Questa solennità liturgica, così importante per la testimonianza della nostra fede, a dire il vero è sempre stata una “piccola croce”  per i preti, nel momento dell’omelia e della catechesi. Fino a non molto tempo fa, infatti, tanti sacerdoti si sentivano obbligati a ripetere ai fedeli quanto avevano appreso a scuola di teologia sulla Trinità, ma spesso con risultati “comunicativi” deludenti. Così, di fronte al volto piuttosto perplesso e annoiato degli ascoltatori, normalmente si finiva per appellarsi al “mistero”; quasi a dire: “Io ci ho provato! Ma la cosa non si può capire”, e qui scattava l’invito all’adorazione, che chiudeva ogni discorso!

La cosa può quasi far sorridere, ma lascia comunque trasparire il reale disagio di comunicare, attraverso poveri schemi umani, la grandezza di un Dio che non si lascia certo imbrigliare dalle nostre parole. Messi da parte, dunque, i più o meno goffi tentativi di “spiegazione” del Dio Uno e Trino, proviamo allora a percorrere una via migliore, e certamente più adeguata, per celebrare e vivere nella gioia questa festa: è la via che passa dall’ascolto attento della Parola di Dio.

Sì, è proprio questa Parola che ci aiuta a capire come la preoccupazione di Dio non sia solo quella di farci sapere che Lui esiste; e nemmeno tanto quella di farci sapere “come” Egli è.

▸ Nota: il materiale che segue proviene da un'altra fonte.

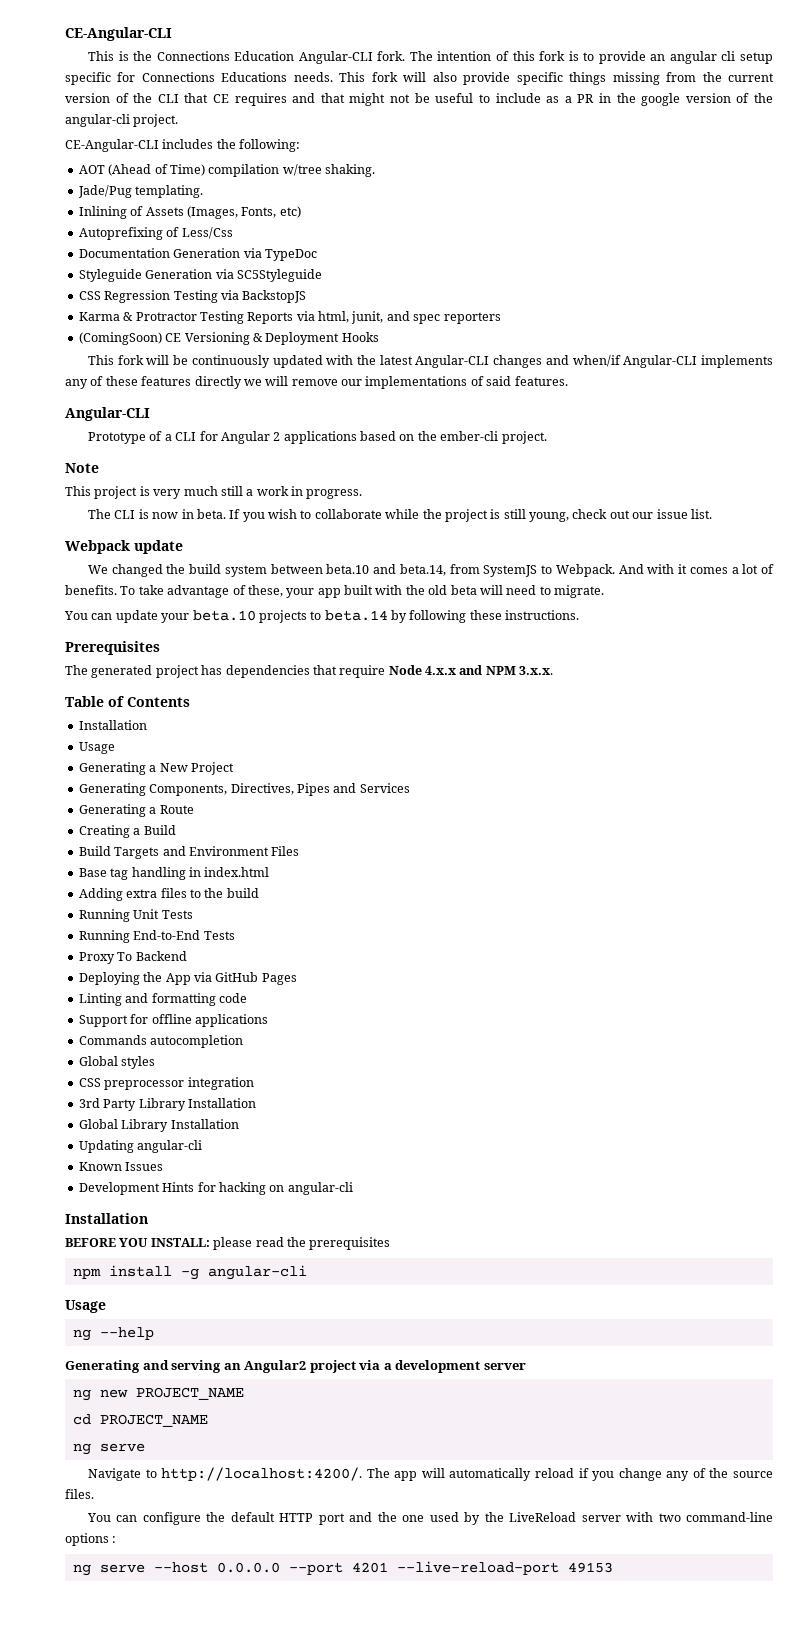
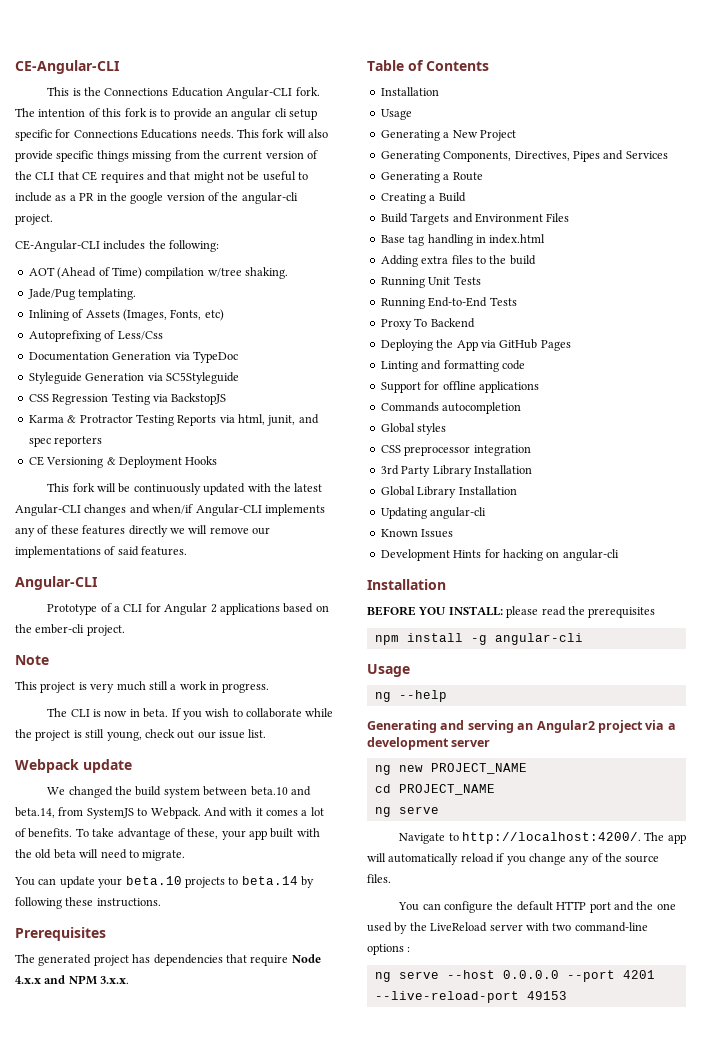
[78,332,162,345] (ComingSoon) -> (103, 441) none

Il Signore attraverso la Sua Parola, oggi, si presenta a noi come il “Dio con noi”, uno al quale sta davvero a cuore la nostra storia personale, che si prende cura di noi, a partire dai più poveri e bisognosi. Per questa ragione, nella prima lettura, ci ha voluto ricordare che Egli “è Dio lassù nei cieli” ma anche “quaggiù sulla terra”, in mezzo a noi e con noi, che ogni giorno, tra gioie e dolori, ci sforziamo di camminare verso l’incontro definitivo con Lui. Sempre per questo motivo, nella seconda lettura,  per bocca di Paolo ci comunica il suo desiderio di essere considerato e chiamato Padre, anzi “papà” (Abbà), con la totale confidenza e fiducia di un bimbo che si abbandona nelle braccia di chi gli ha donato la vita. Ancora per questo, infine, nel Vangelo, ci promette di restare con noi sempre, “ecco, io sono con voi tutti i giorni, fino alla fine del mondo”. E proprio perché certi della Sua presenza costante accanto a noi,  ci affida il compito di testimoniarlo rendendo sue discepole altre persone, cioè facendo fare loro la stessa esperienza di vicinanza e comunione con Lui.

Dunque, la festa della Ss. Trinità è la festa di un Dio che non ha smesso di amare ognuno di noi e che chiede di allargare gli spazi in cui Lui possa amare. Ed è proprio questo il compito della comunità, oggi: dire al mondo che c’è un Dio che ama e portare a Dio un mondo bisognoso di amore. La SS. Trinità è un Dio Amore, il cui annuncio passa anche dalla testimonianza della nostra vita.